Is a News?
This is a web application that aims to automatically discover news URLs based on their content and a predefined URL database, which could be useful for various downstream applications such as online misinformation detection and news domain identification. To classify URLs, there is an underlying machine learning model in this tool that exploits a lookup of news and non-news domains and a content-based classifier trained using a labelled dataset of >20000 URLs.
To access:
Please access the web application via this link
This is an open-source tool.
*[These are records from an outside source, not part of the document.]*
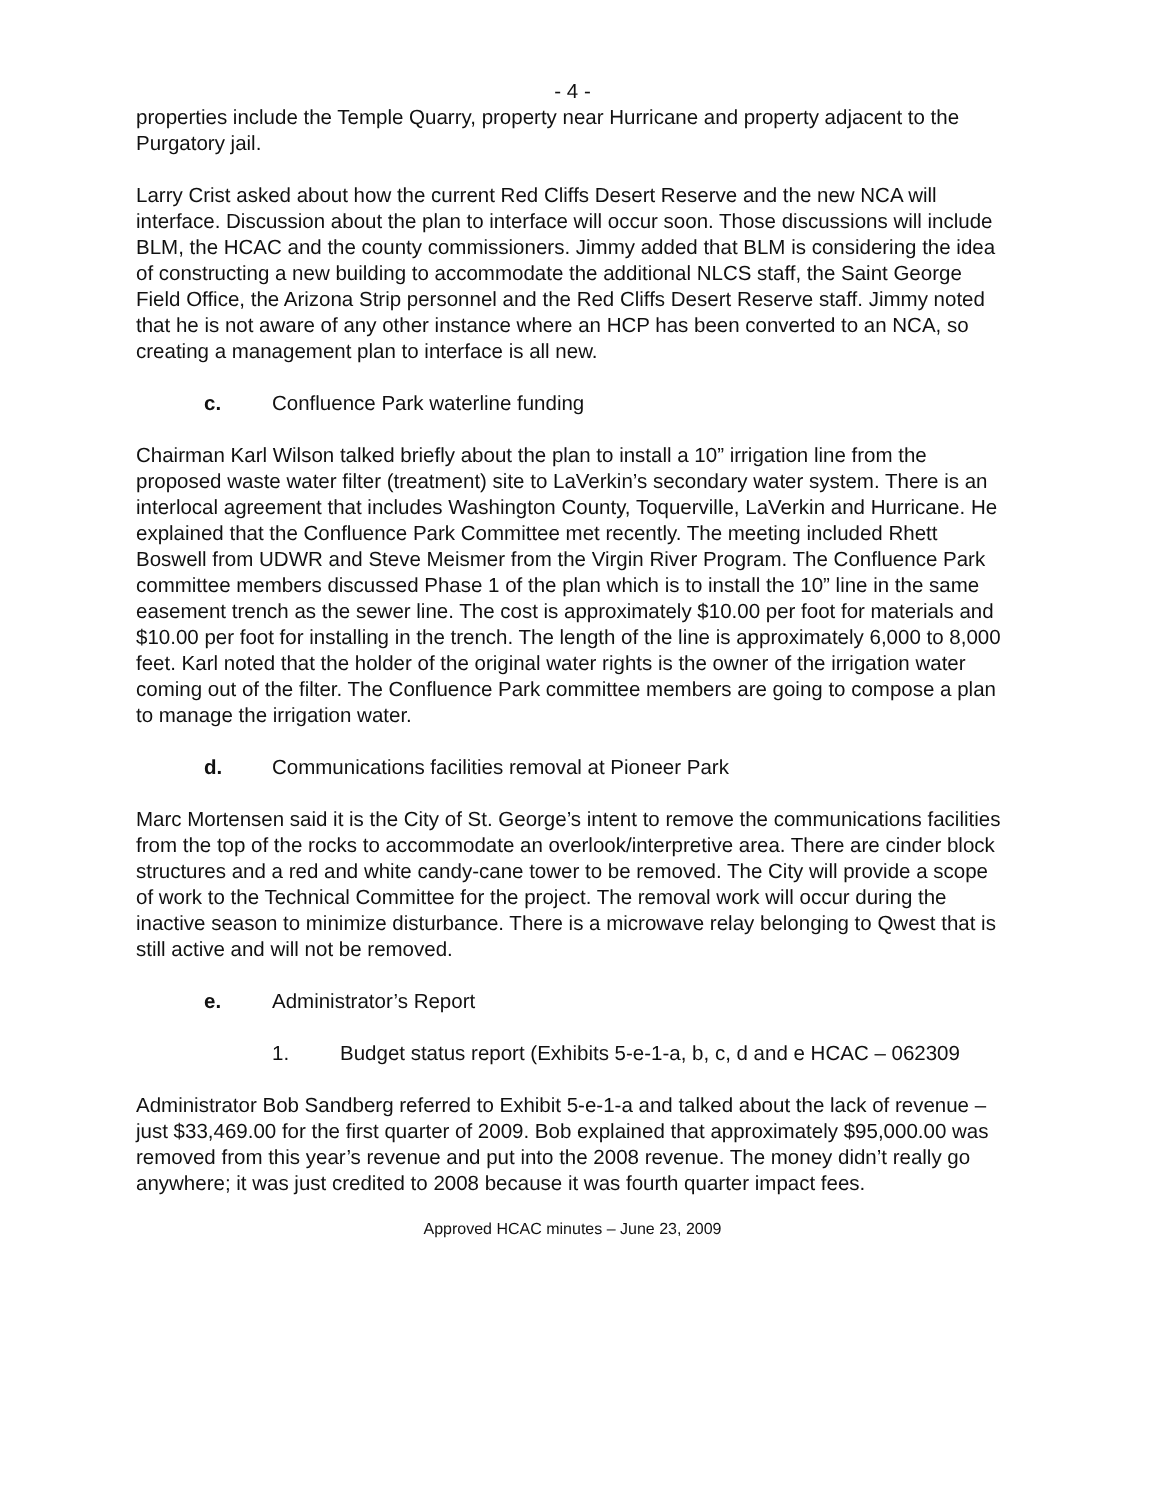- 4 -
properties include the Temple Quarry, property near Hurricane and property adjacent to the Purgatory jail.
Larry Crist asked about how the current Red Cliffs Desert Reserve and the new NCA will interface. Discussion about the plan to interface will occur soon. Those discussions will include BLM, the HCAC and the county commissioners. Jimmy added that BLM is considering the idea of constructing a new building to accommodate the additional NLCS staff, the Saint George Field Office, the Arizona Strip personnel and the Red Cliffs Desert Reserve staff. Jimmy noted that he is not aware of any other instance where an HCP has been converted to an NCA, so creating a management plan to interface is all new.
c. Confluence Park waterline funding
Chairman Karl Wilson talked briefly about the plan to install a 10” irrigation line from the proposed waste water filter (treatment) site to LaVerkin’s secondary water system. There is an interlocal agreement that includes Washington County, Toquerville, LaVerkin and Hurricane. He explained that the Confluence Park Committee met recently. The meeting included Rhett Boswell from UDWR and Steve Meismer from the Virgin River Program. The Confluence Park committee members discussed Phase 1 of the plan which is to install the 10” line in the same easement trench as the sewer line. The cost is approximately $10.00 per foot for materials and $10.00 per foot for installing in the trench. The length of the line is approximately 6,000 to 8,000 feet. Karl noted that the holder of the original water rights is the owner of the irrigation water coming out of the filter. The Confluence Park committee members are going to compose a plan to manage the irrigation water.
d. Communications facilities removal at Pioneer Park
Marc Mortensen said it is the City of St. George’s intent to remove the communications facilities from the top of the rocks to accommodate an overlook/interpretive area. There are cinder block structures and a red and white candy-cane tower to be removed. The City will provide a scope of work to the Technical Committee for the project. The removal work will occur during the inactive season to minimize disturbance. There is a microwave relay belonging to Qwest that is still active and will not be removed.
e. Administrator’s Report
1. Budget status report (Exhibits 5-e-1-a, b, c, d and e HCAC – 062309
Administrator Bob Sandberg referred to Exhibit 5-e-1-a and talked about the lack of revenue – just $33,469.00 for the first quarter of 2009. Bob explained that approximately $95,000.00 was removed from this year’s revenue and put into the 2008 revenue. The money didn’t really go anywhere; it was just credited to 2008 because it was fourth quarter impact fees.
Approved HCAC minutes – June 23, 2009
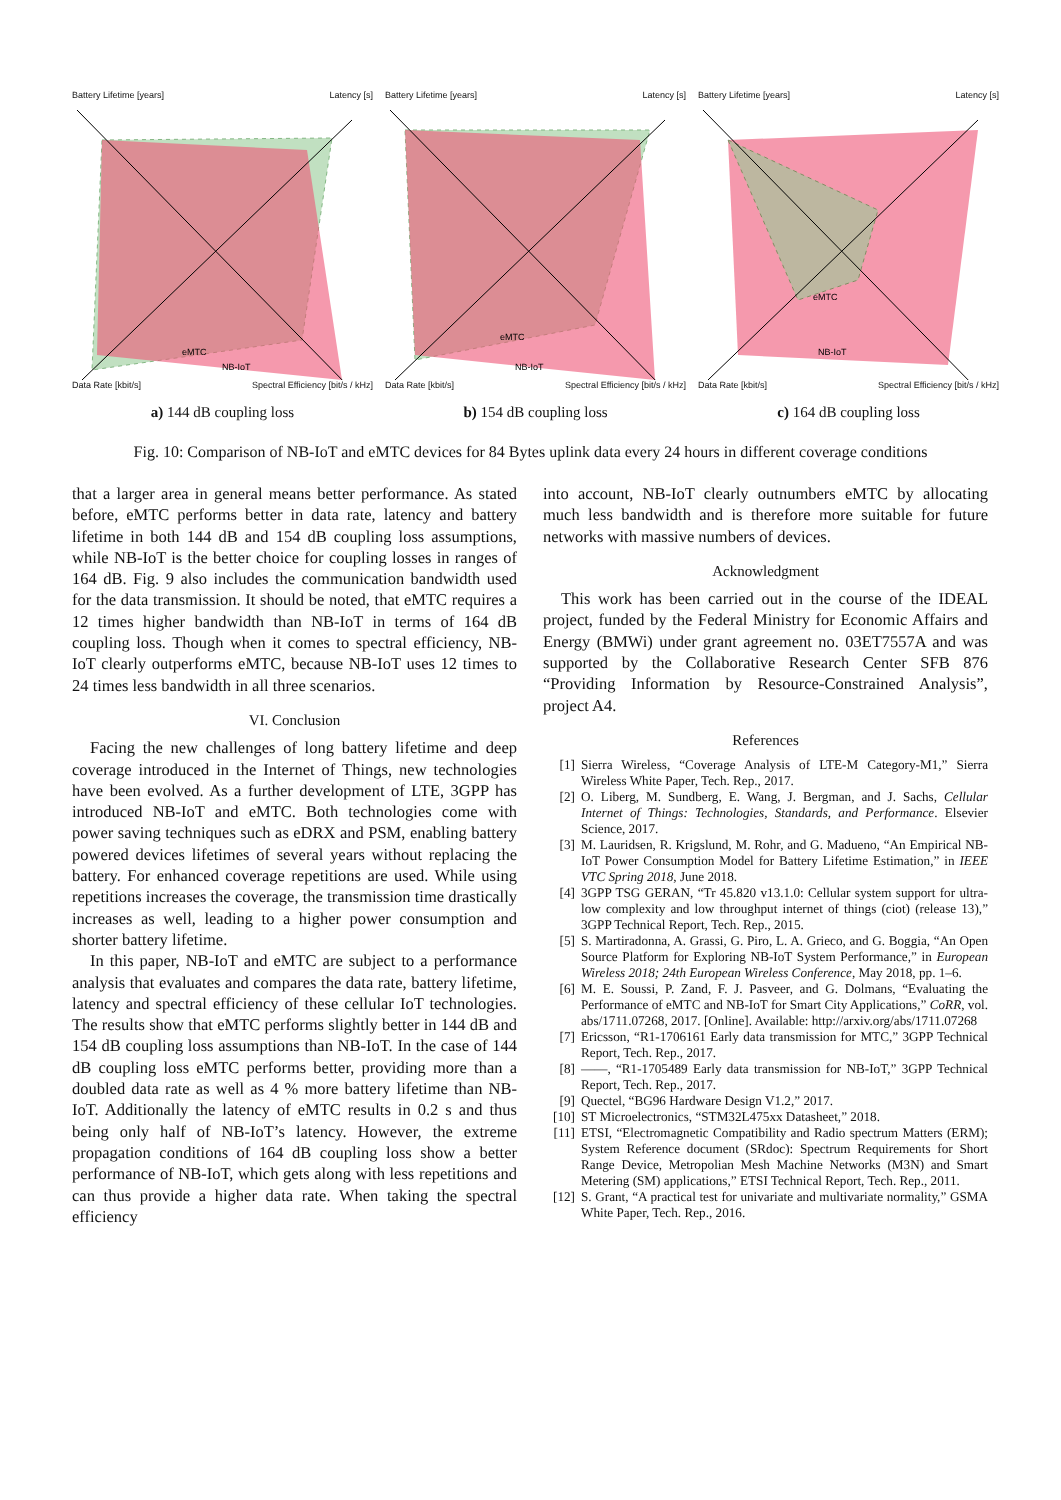Battery Lifetime [years] Latency [s]
eMTC
NB-IoT
Data Rate [kbit/s] Spectral Efficiency [bit/s / kHz]
a) 144 dB coupling loss
Battery Lifetime [years] Latency [s]
eMTC
NB-IoT
Data Rate [kbit/s] Spectral Efficiency [bit/s / kHz]
b) 154 dB coupling loss
Battery Lifetime [years] Latency [s]
eMTC
NB-IoT
Data Rate [kbit/s] Spectral Efficiency [bit/s / kHz]
c) 164 dB coupling loss
Fig. 10: Comparison of NB-IoT and eMTC devices for 84 Bytes uplink data every 24 hours in different coverage conditions
that a larger area in general means better performance. As stated before, eMTC performs better in data rate, latency and battery lifetime in both 144 dB and 154 dB coupling loss assumptions, while NB-IoT is the better choice for coupling losses in ranges of 164 dB. Fig. 9 also includes the communication bandwidth used for the data transmission. It should be noted, that eMTC requires a 12 times higher bandwidth than NB-IoT in terms of 164 dB coupling loss. Though when it comes to spectral efficiency, NB-IoT clearly outperforms eMTC, because NB-IoT uses 12 times to 24 times less bandwidth in all three scenarios.
VI. Conclusion
Facing the new challenges of long battery lifetime and deep coverage introduced in the Internet of Things, new technologies have been evolved. As a further development of LTE, 3GPP has introduced NB-IoT and eMTC. Both technologies come with power saving techniques such as eDRX and PSM, enabling battery powered devices lifetimes of several years without replacing the battery. For enhanced coverage repetitions are used. While using repetitions increases the coverage, the transmission time drastically increases as well, leading to a higher power consumption and shorter battery lifetime.
In this paper, NB-IoT and eMTC are subject to a performance analysis that evaluates and compares the data rate, battery lifetime, latency and spectral efficiency of these cellular IoT technologies. The results show that eMTC performs slightly better in 144 dB and 154 dB coupling loss assumptions than NB-IoT. In the case of 144 dB coupling loss eMTC performs better, providing more than a doubled data rate as well as 4 % more battery lifetime than NB-IoT. Additionally the latency of eMTC results in 0.2 s and thus being only half of NB-IoT’s latency. However, the extreme propagation conditions of 164 dB coupling loss show a better performance of NB-IoT, which gets along with less repetitions and can thus provide a higher data rate. When taking the spectral efficiency
into account, NB-IoT clearly outnumbers eMTC by allocating much less bandwidth and is therefore more suitable for future networks with massive numbers of devices.
Acknowledgment
This work has been carried out in the course of the IDEAL project, funded by the Federal Ministry for Economic Affairs and Energy (BMWi) under grant agreement no. 03ET7557A and was supported by the Collaborative Research Center SFB 876 “Providing Information by Resource-Constrained Analysis”, project A4.
References
[1] Sierra Wireless, “Coverage Analysis of LTE-M Category-M1,” Sierra Wireless White Paper, Tech. Rep., 2017.
[2] O. Liberg, M. Sundberg, E. Wang, J. Bergman, and J. Sachs, Cellular Internet of Things: Technologies, Standards, and Performance. Elsevier Science, 2017.
[3] M. Lauridsen, R. Krigslund, M. Rohr, and G. Madueno, “An Empirical NB-IoT Power Consumption Model for Battery Lifetime Estimation,” in IEEE VTC Spring 2018, June 2018.
[4] 3GPP TSG GERAN, “Tr 45.820 v13.1.0: Cellular system support for ultra-low complexity and low throughput internet of things (ciot) (release 13),” 3GPP Technical Report, Tech. Rep., 2015.
[5] S. Martiradonna, A. Grassi, G. Piro, L. A. Grieco, and G. Boggia, “An Open Source Platform for Exploring NB-IoT System Performance,” in European Wireless 2018; 24th European Wireless Conference, May 2018, pp. 1–6.
[6] M. E. Soussi, P. Zand, F. J. Pasveer, and G. Dolmans, “Evaluating the Performance of eMTC and NB-IoT for Smart City Applications,” CoRR, vol. abs/1711.07268, 2017. [Online]. Available: http://arxiv.org/abs/1711.07268
[7] Ericsson, “R1-1706161 Early data transmission for MTC,” 3GPP Technical Report, Tech. Rep., 2017.
[8] ——, “R1-1705489 Early data transmission for NB-IoT,” 3GPP Technical Report, Tech. Rep., 2017.
[9] Quectel, “BG96 Hardware Design V1.2,” 2017.
[10] ST Microelectronics, “STM32L475xx Datasheet,” 2018.
[11] ETSI, “Electromagnetic Compatibility and Radio spectrum Matters (ERM); System Reference document (SRdoc): Spectrum Requirements for Short Range Device, Metropolian Mesh Machine Networks (M3N) and Smart Metering (SM) applications,” ETSI Technical Report, Tech. Rep., 2011.
[12] S. Grant, “A practical test for univariate and multivariate normality,” GSMA White Paper, Tech. Rep., 2016.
If you have found this tool useful for your research, please let me know your application.
O*NET Knwoledge Database
This dataset includes the occupational data, crawled from the O*NET website. It consists of specific information (i.e., summary, tasks, activities, and interest profiles) related to 1110 occupations.
Files Description:
occupation_dict.json - lists the 1110 occupations available in O*NET
For each occupation, there is a unique json file stored in the more_info/ directory under the name of the particular occupation. Each json file is a dictionary, giving specific occupational details: occupation summary; related occupations; tasks; technology skills; tools used; knowledge; skills; abilities; work activities; interests; work styles; work values; education; job zone; and detailed work activities.
Download:
Please click here to download this dataset.
If you use this dataset, please cite the following paper:
Amila Silva, Pei-Chi Lo and Ee-Peng Lim, JPLink: On Linking Jobs to Vocational Interest Types, In Proceeding of the 24th Pacific-Asia Conference on Knowledge Discovery and Data Mining (PAKDD 2020), Pg 220-232, 2020
Singapore Personal Value Dataset
This resource includes two anonymized datasets: collected using 125 Facebook users ('facebook_dataset.json') and 85308 Twitter users ('twitter_dataset.json') in Singapore. Both datasets are in json format, where each entry in the json list corresponds to a user of that particular social network.
Files Description:
facebook_dataset.json - Each user entry in the Facebook dataset has four different keys: '_id' (unique identifier for each user); 'values' (ground truth labels for the personal values derived using survey); 'posts_scores' (liwc/s-liwc scores calculated using Facebook posts); and 'profile_scores' : (liwc/s-liwc scores calculated using Facebook profile information)
twitter_dataset.json - Each user entry in the Twitter dataset has three different keys: '_id' (unique identifier for each user); 'values' (predicted weak value labels using a personal values prediction engine); 'posts_scores' (liwc/s-liwc scores calculated using Twitter posts)
Download:
Please click here to download this dataset.
If you use this dataset, please cite the following paper:
Amila Silva, Pei-Chi Lo and Ee-Peng Lim, On Predicting Personal Values of Social Media Users using Community-Specific Language Features and Personal Value Correlation, In Proceeding of the International AAAI Conference on Web and Social Media (ICWSM 2021)